July 2, 2019 report
Complementary vibrational spectroscopic techniques used to test ancient burned bones
A team of researchers affiliated with several institutions in Italy has found a way to use three complementary vibrational spectroscopic techniques to test ancient burned bones. In their paper published in the journal Science Advances, the group describes the techniques they used and what they observed.
Archeologists frequently uncover bones, human and otherwise, during the course of their work. And oftentimes, the bones they find are charred. In cases in which extreme burning has taken place, there is little the bones can tell the finders of their history. That appears to be changing, however, as the researchers with this new effort have found that vibrational spectroscopic techniques can estimate the heat of the fire—a statistic that could be contribute to the story of a dig site.

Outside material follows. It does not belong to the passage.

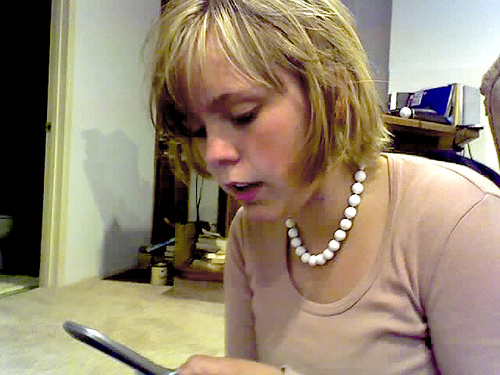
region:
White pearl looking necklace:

As the researchers note, when bones are burned, their chemical structures change dramatically—but the remaining molecules can still reveal information. This is partly due to the fact that all molecules vibrate. To learn more about the burned bones, the researchers used three types of vibrational spectroscopic techniques: inelastic neutron scattering (INS), Fourier transform infrared (FTIR), and micro-Raman. They used all three techniques on a wide variety of bone samples from the Middle Ages, back to the Roman Empire period, to the Copper Age and the Neolithic period. They also included some modern bones that they burned in their lab in different ways, as a control.

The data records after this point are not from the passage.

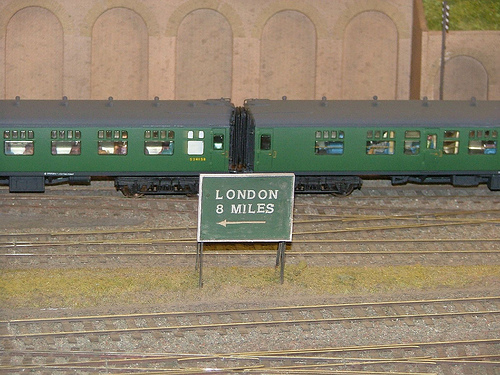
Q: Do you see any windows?
A: Yes, there is a window.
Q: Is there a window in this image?
A: Yes, there is a window.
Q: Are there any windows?
A: Yes, there is a window.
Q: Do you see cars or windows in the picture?
A: Yes, there is a window.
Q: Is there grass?
A: Yes, there is grass.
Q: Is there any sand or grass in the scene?
A: Yes, there is grass.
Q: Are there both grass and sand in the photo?
A: No, there is grass but no sand.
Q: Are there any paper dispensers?
A: No, there are no paper dispensers.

The researchers report that the techniques had different strengths—INS, for example, was particularly useful for studying hydrogen-containing compounds in the bones. Vibrations that showed weakly via micro-Raman were stronger when using FTIR. The researchers were able to use the complementary techniques to determine the temperatures at which several of the specimen bones had been burned—440 degrees Celsius, for example, for a skull found at a medieval site, and 500 degrees Celsius for a hand bone from the Copper Age. They also note that the three techniques they used could also be used for modern-day forensic efforts.